Subscribe Us

header ads

Pegawai KPI Ngaku Ditelanjangi Rekan Kantor, Komnas HAM Klaim Siap Join Membongkar Kasus

RAKSASAPOKER Komisi Nasional Hak Asasi Manusia( Komnas HAM) melaporkan terbuka serta siap menolong proses pengungkapan dugaan perundungan serta pelecehan intim yang dirasakan pegawai KPI bernama samaran MS.

Komisioner Komnas HAM Choirul Anam, berkata, kalau grupnya memanglah sempat menerima pengaduan MS pada 2017 silam melalui email. Cuma saja, sebab ini dilihat terdapat faktor pidananya Komnas menganjurkan supaya permasalahan ini ditindaklanjuti ke kepolisian.

Anam berkata, buat menolong proses pengusutan permasalahan tersebut lebih kilat pula pihak Komnas HAM langsung berbicara dengan pihak KPI supaya memproses permasalahan tersebut ke polisi.

" Jadi Komnas telah berbicara dengan KPI serta KPI telah berjanji aksi hukum salah satunya dengan memberi tahu kepada polisi. Komnas HAM menunjang itu. Supaya ini jernih jadi obyektif," kata Anam dikala dihubungi Suara. com, Kamis( 2/ 9/ 2021).

BANDAR DOMINO99 | AGEN BANDARQ | AGEN POKER | DOMINO ONLINE | AGEN DOMINO

Anam menegaskan, Komnas terbuka buat bergabung bersama pihak Kepolisian serta KPI buat mengusut permasalahan tersebut.

" Bila memanglah diperlukan oleh KPI, kedudukan dari Komnas HAM ya kami sangat terbuka. Misalnya join buat memecahkan ini join supaya polisi gampang bergerak kilat itu kami welcome sekali," ucapnya.

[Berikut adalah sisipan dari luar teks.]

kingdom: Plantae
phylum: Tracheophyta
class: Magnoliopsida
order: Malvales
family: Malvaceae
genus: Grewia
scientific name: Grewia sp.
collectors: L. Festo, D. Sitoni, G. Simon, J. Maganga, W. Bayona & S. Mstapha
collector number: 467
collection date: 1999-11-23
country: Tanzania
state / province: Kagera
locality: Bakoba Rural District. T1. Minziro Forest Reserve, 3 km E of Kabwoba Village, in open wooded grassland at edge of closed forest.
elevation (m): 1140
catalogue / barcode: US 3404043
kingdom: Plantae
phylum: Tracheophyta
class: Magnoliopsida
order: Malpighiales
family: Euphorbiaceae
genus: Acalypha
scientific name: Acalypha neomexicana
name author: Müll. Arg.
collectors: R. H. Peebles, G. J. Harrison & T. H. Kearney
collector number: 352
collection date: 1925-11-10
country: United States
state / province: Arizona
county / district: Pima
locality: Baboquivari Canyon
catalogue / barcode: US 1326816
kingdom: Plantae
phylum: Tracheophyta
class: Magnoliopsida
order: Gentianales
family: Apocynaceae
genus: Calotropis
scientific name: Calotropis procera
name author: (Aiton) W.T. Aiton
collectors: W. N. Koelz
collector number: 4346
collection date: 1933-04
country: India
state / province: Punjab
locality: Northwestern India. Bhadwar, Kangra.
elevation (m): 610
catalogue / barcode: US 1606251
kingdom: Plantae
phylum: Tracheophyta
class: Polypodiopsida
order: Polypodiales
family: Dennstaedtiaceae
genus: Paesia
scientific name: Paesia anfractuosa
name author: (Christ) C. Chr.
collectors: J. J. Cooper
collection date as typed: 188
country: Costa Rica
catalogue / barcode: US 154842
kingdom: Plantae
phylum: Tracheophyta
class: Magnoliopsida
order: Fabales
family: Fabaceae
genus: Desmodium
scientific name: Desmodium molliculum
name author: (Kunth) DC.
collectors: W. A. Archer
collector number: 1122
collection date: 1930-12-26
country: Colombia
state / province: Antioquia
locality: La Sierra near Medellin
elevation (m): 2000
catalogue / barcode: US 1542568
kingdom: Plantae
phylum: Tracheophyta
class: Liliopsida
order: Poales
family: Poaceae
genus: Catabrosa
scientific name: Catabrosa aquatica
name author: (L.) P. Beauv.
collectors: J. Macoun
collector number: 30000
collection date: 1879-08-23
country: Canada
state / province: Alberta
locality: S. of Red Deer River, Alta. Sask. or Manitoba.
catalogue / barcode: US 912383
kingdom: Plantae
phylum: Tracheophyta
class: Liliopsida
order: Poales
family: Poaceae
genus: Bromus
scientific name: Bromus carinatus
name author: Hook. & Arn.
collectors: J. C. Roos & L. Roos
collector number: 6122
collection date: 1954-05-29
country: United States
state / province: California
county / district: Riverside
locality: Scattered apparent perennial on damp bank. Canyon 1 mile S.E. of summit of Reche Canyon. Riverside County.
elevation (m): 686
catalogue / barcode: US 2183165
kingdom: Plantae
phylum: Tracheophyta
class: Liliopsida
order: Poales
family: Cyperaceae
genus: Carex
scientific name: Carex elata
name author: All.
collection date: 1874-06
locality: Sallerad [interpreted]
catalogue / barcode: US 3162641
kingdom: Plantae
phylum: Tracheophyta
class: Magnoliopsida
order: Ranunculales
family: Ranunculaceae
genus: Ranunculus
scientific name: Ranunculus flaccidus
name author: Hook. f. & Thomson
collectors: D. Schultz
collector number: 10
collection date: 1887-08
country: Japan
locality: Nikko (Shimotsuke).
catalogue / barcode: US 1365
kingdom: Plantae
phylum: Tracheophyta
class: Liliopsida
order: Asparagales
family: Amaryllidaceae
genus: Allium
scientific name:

Lebih lanjut, Anam melaporkan, grupnya hendak terus mengawal proses tersebut. Baginya, Komnas siap bergerak bila dimohon dorongan dalam pengusutan permasalahan tersebut.

" Tetapi jika pengadunya mau tiba ke Komnas HAM malah bagus maksudnya butuh dicatat telah terdapat langkah yang hendak diambil," tandasnya.

Diberitakan tadinya, seseorang pegawai kontrak KPI bernama samaran MS, mengaku sudah hadapi perundungan serta pelecehan intim oleh sahabat kantornya semenjak 2012.

Perlakuan tidak mengasyikkan dari sahabat sekantor itu disebutkan MS, mulai dari diperbudak, dirundung secara verbal ataupun non verbal, apalagi ditelanjangi.

Peristiwa itu terus terjalin hingga 2014 sampai kesimpulannya MS didiagnosa hadapi Post Traumatic Stress Disorder( PTSD) usai ke psikolog di Puskesmas Halaman Sari lantaran terus menjadi merasa tekanan pikiran serta frustrasi.

" Kadangkala di tengah malam, aku teriak- teriak sendiri semacam orang edan. Penelanjangan serta pelecehan itu begitu membekas, diriku tidak sama lagi usai peristiwa itu, rasanya aku tidak terdapat biayanya lagi selaku manusia, selaku laki- laki, selaku suami, selaku kepala rumah tangga. Mereka sukses meruntuhkan keyakinan diri aku selaku manusia," kata MS dalam pesan terbukanya yang dilansir Suara. com, Rabu( 1/ 9/ 2021).